DESCRIPTION OF THE TASK — Don't include pictures. Quote the lines below from the first through the line that contains "2: (878, 205, 0.41)".

DATA PROVIDED —
==*==
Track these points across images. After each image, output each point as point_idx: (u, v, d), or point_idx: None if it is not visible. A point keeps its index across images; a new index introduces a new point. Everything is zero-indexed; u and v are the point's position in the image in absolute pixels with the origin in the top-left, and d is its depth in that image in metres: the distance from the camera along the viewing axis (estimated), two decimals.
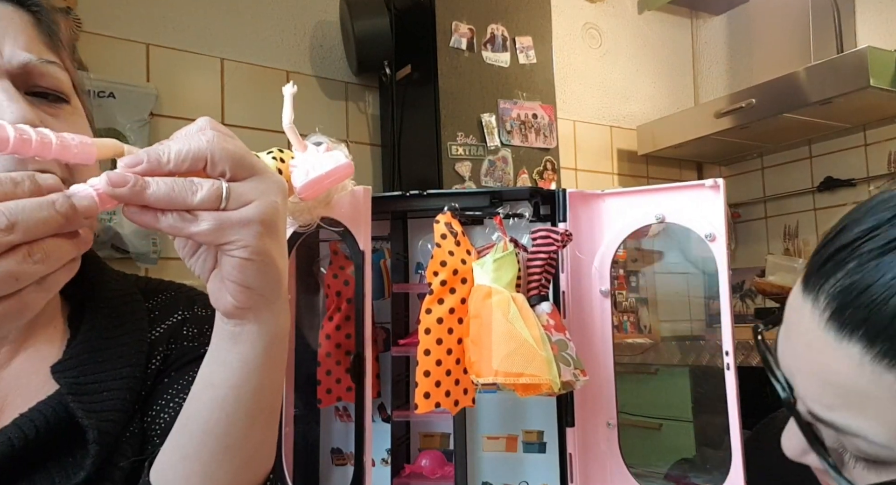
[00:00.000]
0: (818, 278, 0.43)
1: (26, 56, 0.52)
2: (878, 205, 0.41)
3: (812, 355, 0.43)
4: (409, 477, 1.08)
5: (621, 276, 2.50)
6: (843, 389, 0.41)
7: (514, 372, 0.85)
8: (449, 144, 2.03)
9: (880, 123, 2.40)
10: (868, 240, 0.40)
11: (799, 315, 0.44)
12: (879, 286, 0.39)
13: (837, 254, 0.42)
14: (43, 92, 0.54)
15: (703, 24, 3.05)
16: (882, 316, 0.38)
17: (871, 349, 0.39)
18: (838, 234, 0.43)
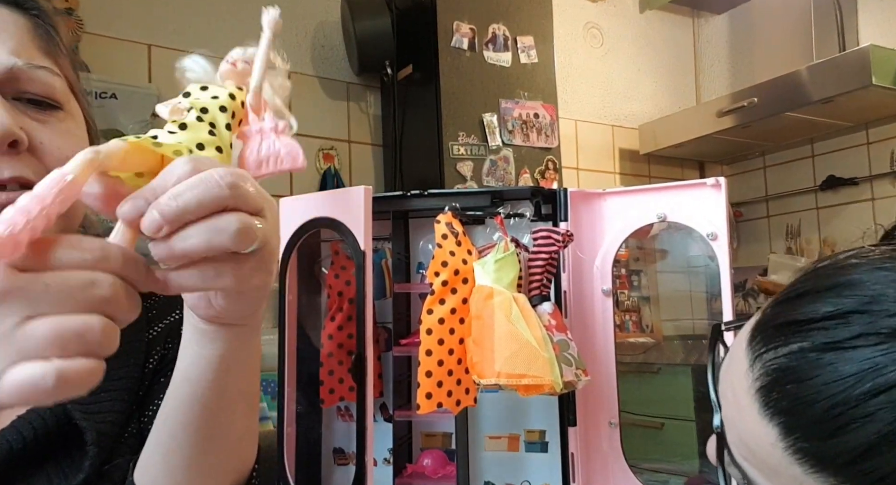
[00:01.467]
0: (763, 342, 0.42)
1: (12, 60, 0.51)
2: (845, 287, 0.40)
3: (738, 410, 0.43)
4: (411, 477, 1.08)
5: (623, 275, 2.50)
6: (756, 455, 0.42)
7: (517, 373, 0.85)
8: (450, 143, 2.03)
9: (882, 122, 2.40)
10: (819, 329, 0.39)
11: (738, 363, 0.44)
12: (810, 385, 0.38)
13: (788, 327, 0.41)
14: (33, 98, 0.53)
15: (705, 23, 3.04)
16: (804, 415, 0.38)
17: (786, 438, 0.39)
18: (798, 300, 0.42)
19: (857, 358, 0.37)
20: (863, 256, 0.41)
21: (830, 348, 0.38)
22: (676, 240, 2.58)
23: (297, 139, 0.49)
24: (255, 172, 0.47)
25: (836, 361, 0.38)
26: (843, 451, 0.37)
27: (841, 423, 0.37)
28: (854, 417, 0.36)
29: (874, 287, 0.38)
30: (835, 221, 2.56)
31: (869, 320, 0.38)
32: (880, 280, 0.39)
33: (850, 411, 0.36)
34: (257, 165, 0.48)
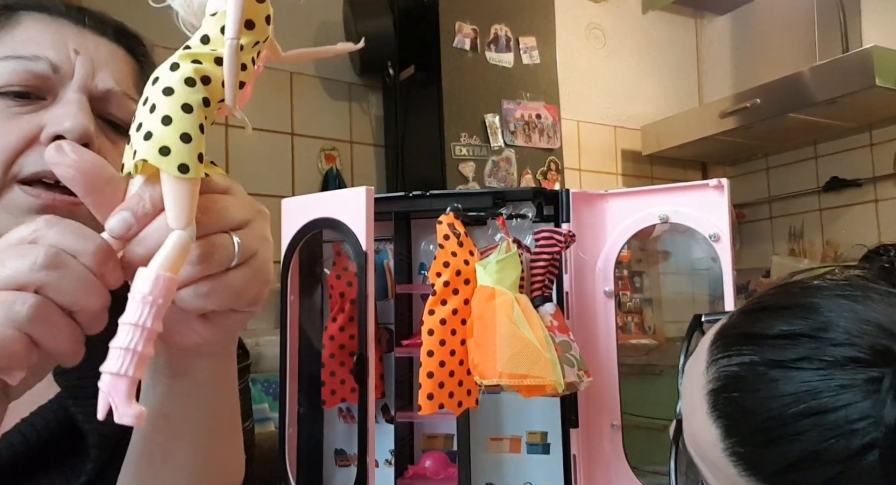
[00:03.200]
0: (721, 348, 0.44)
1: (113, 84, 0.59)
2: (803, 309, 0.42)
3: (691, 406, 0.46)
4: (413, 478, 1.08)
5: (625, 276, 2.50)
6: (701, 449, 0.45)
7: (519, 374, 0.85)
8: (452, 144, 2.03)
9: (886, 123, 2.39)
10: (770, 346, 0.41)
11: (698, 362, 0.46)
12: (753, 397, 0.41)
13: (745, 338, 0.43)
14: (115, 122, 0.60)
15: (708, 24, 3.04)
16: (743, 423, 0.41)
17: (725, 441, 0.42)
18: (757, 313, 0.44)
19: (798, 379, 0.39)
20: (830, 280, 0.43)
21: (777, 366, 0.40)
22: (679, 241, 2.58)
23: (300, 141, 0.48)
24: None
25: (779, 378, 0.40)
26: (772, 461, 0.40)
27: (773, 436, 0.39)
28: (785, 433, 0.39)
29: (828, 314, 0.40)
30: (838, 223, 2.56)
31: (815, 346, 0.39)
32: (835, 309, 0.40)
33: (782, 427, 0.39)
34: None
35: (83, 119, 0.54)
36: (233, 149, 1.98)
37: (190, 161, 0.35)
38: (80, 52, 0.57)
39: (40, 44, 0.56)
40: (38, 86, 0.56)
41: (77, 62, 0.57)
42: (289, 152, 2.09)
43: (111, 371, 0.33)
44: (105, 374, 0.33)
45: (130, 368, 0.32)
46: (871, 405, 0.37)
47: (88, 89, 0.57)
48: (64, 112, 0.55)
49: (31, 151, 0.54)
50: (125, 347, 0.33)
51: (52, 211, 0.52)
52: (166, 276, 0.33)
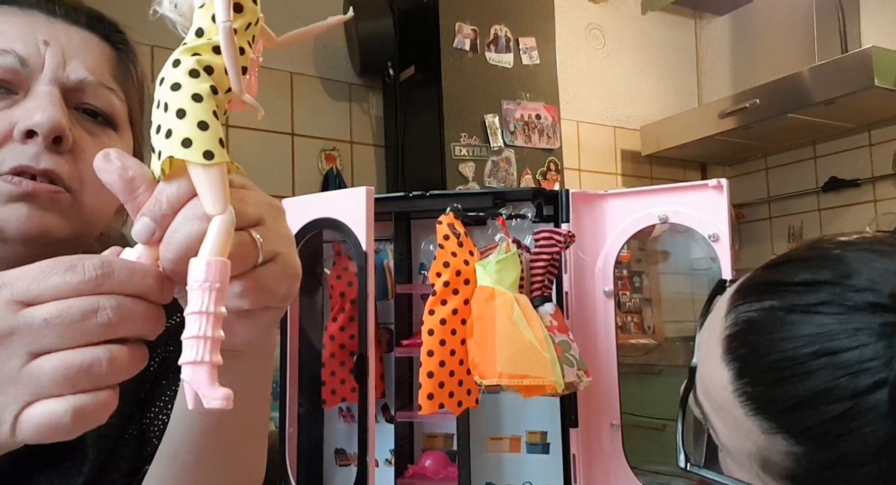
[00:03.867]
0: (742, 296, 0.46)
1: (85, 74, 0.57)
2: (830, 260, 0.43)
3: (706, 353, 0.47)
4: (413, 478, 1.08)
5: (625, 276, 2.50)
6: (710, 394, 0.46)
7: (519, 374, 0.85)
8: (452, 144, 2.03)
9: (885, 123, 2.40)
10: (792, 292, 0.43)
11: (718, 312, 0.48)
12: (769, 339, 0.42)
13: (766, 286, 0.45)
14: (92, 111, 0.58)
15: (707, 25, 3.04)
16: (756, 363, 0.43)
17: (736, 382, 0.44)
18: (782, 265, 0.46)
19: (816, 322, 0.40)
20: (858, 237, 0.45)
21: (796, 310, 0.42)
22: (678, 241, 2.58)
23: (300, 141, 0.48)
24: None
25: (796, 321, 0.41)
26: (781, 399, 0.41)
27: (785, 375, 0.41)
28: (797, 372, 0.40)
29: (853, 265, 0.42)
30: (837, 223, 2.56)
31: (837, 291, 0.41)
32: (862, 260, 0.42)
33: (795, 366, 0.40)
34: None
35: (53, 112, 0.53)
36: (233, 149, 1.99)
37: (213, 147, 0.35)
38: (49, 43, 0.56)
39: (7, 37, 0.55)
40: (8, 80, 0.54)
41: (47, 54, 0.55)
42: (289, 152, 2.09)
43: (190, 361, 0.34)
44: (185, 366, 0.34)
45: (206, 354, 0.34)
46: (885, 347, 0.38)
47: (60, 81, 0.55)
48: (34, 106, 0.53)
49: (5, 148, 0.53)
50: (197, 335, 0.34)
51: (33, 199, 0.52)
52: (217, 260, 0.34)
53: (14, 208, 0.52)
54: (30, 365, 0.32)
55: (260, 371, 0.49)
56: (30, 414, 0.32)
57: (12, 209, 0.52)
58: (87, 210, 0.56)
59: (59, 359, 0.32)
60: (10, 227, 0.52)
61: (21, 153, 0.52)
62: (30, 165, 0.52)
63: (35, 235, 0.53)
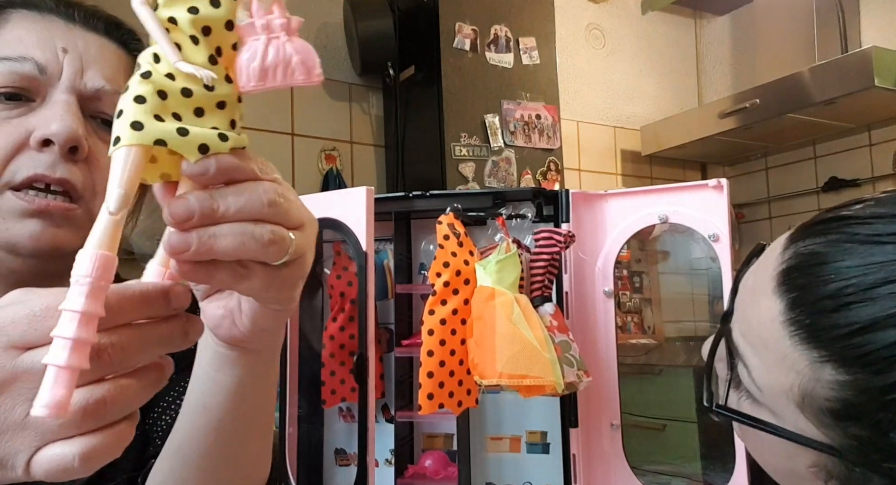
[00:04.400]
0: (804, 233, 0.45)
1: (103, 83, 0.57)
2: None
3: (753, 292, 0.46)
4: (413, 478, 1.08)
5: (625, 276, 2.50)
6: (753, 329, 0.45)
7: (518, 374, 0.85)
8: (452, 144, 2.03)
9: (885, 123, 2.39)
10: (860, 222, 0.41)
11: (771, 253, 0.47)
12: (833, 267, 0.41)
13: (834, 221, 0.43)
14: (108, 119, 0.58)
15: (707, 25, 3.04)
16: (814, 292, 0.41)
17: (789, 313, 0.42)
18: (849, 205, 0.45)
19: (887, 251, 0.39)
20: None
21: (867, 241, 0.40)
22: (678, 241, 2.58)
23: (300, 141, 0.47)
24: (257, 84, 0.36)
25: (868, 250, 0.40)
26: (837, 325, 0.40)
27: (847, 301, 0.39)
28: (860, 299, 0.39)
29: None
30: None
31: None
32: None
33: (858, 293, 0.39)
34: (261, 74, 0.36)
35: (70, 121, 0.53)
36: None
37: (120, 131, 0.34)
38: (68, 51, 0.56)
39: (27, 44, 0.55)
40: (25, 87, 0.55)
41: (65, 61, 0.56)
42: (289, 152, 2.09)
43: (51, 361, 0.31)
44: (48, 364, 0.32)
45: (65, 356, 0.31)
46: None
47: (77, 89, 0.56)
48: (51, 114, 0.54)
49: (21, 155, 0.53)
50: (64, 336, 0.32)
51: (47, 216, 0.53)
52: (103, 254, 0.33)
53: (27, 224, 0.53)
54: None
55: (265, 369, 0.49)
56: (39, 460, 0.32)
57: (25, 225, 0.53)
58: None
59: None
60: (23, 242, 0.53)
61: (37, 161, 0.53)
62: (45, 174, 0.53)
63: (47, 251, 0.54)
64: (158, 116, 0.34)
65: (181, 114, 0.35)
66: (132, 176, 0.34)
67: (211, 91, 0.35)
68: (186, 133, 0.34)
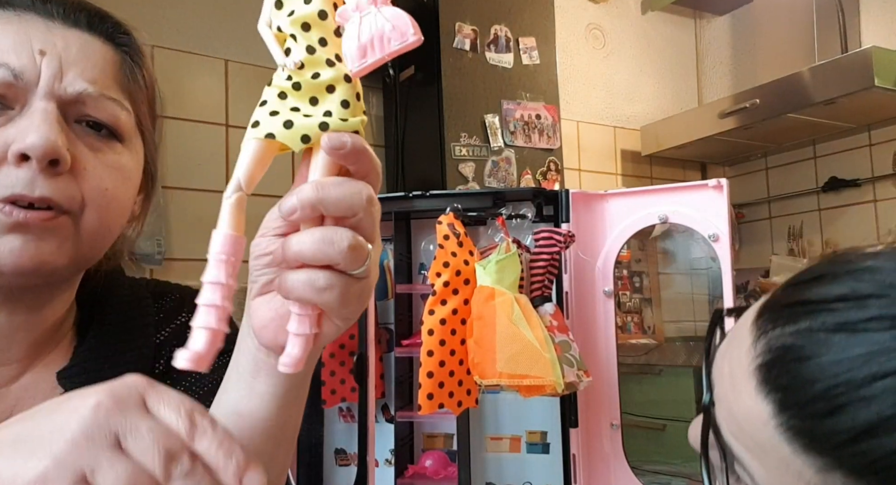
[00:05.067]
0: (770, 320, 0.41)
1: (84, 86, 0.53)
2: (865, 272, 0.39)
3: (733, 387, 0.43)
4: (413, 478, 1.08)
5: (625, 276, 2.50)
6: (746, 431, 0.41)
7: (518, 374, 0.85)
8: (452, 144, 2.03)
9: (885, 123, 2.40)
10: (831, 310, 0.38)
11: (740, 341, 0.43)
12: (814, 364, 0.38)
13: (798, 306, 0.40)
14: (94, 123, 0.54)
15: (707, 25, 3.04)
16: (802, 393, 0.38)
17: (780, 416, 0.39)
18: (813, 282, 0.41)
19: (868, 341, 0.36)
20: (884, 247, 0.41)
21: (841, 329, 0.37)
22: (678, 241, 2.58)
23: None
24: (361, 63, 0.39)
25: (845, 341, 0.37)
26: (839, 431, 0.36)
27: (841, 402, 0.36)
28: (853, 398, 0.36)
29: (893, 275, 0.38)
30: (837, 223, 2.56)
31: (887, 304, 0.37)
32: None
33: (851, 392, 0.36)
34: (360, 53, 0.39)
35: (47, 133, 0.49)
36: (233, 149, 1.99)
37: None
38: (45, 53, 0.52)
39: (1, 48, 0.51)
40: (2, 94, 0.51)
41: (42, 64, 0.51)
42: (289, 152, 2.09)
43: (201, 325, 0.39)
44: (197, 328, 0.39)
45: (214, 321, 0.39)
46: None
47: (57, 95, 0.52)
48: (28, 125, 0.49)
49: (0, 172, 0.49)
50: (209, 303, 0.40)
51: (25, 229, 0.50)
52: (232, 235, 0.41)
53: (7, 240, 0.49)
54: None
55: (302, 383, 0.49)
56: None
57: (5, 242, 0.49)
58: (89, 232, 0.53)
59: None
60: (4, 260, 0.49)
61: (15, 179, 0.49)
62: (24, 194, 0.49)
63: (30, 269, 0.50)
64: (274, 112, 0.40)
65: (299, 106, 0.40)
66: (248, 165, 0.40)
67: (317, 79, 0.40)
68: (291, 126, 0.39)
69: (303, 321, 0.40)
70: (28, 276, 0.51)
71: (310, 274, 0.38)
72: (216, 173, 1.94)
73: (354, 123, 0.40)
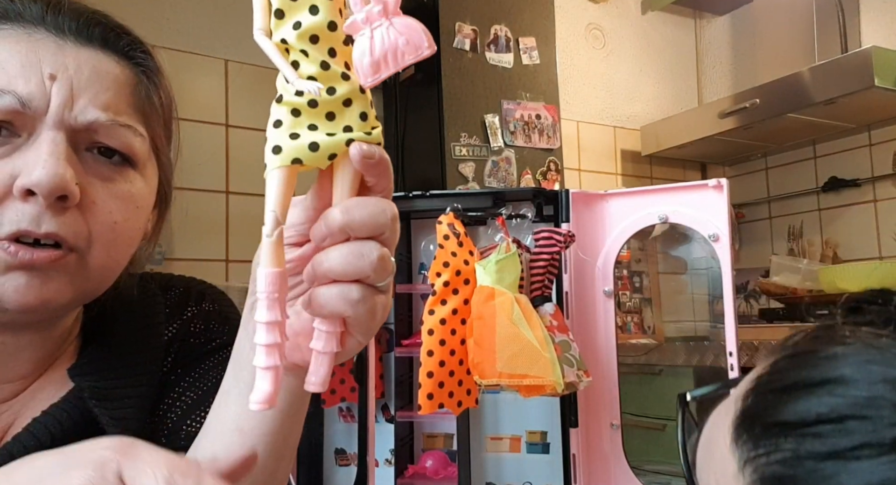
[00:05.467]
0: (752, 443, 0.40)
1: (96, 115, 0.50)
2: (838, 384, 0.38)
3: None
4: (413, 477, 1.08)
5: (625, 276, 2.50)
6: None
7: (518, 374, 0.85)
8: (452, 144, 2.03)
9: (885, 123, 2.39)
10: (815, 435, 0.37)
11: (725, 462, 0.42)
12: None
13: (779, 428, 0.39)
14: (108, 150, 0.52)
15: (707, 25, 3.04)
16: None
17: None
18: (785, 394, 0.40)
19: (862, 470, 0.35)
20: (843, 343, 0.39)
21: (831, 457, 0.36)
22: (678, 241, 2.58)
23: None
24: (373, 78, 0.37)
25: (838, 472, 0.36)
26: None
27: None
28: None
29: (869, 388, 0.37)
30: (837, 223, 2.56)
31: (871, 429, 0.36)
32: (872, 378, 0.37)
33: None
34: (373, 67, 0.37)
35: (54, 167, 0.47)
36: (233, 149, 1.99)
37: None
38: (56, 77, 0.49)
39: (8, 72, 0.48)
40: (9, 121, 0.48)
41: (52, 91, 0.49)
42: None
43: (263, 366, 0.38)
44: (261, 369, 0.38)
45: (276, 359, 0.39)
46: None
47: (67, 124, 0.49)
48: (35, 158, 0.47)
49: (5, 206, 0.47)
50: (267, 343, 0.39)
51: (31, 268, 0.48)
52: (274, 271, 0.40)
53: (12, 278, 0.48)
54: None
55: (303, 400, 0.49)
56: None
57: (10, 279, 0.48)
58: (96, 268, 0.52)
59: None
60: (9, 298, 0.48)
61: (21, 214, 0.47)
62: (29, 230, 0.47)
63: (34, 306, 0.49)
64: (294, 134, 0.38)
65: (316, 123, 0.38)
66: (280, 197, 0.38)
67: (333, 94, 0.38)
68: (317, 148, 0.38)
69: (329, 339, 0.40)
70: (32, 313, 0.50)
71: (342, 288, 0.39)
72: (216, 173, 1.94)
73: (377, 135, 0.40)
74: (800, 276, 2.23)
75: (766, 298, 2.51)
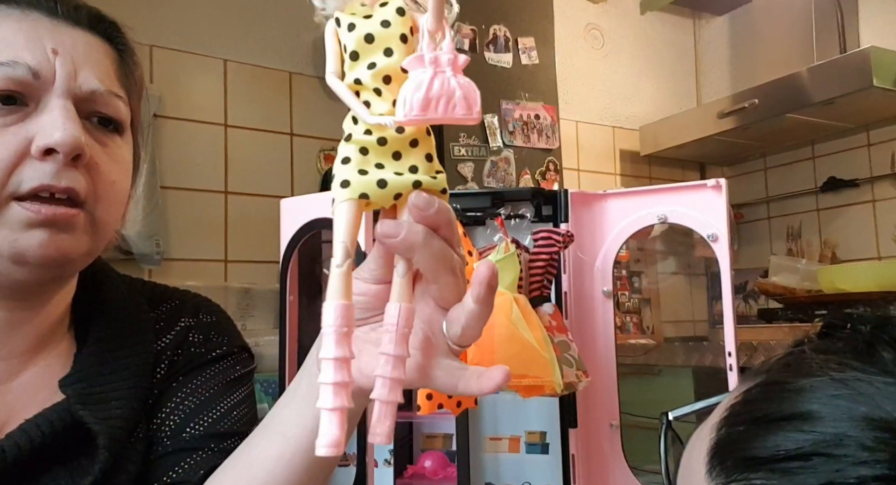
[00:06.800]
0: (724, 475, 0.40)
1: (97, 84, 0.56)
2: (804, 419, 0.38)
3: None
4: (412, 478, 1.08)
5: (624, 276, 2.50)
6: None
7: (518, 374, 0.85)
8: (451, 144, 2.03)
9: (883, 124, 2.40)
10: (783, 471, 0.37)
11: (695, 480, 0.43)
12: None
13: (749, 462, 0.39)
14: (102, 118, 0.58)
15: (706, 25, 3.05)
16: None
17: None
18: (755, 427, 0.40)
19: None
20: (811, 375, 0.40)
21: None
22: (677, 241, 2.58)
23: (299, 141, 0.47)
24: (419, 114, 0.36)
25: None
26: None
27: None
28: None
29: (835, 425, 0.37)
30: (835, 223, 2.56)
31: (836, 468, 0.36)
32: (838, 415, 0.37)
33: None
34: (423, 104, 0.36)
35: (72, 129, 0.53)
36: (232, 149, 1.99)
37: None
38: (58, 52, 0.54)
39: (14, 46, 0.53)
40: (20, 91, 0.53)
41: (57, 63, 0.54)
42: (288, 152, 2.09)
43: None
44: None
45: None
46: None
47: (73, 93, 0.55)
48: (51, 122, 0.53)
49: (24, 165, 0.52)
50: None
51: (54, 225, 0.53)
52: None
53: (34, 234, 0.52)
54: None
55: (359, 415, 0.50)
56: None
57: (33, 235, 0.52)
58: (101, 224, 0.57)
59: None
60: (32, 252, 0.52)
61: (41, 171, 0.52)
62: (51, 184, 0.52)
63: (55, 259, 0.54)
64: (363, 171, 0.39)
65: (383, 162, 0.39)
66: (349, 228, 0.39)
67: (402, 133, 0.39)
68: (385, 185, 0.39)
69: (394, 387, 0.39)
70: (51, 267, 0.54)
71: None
==*==
TASK SOLUTION —
Track these points across images. After each image, output each point as point_idx: (u, v, d), or point_idx: None if it is not visible. A point keeps its index across images; a new index introduces a new point. Everything is zero-indexed; u and v are the point's position in the image in absolute pixels with the origin in the top-left, and d is its depth in that image in metres: the distance from the camera along the viewing axis (estimated), two decimals.
[00:00.000]
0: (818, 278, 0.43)
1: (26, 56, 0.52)
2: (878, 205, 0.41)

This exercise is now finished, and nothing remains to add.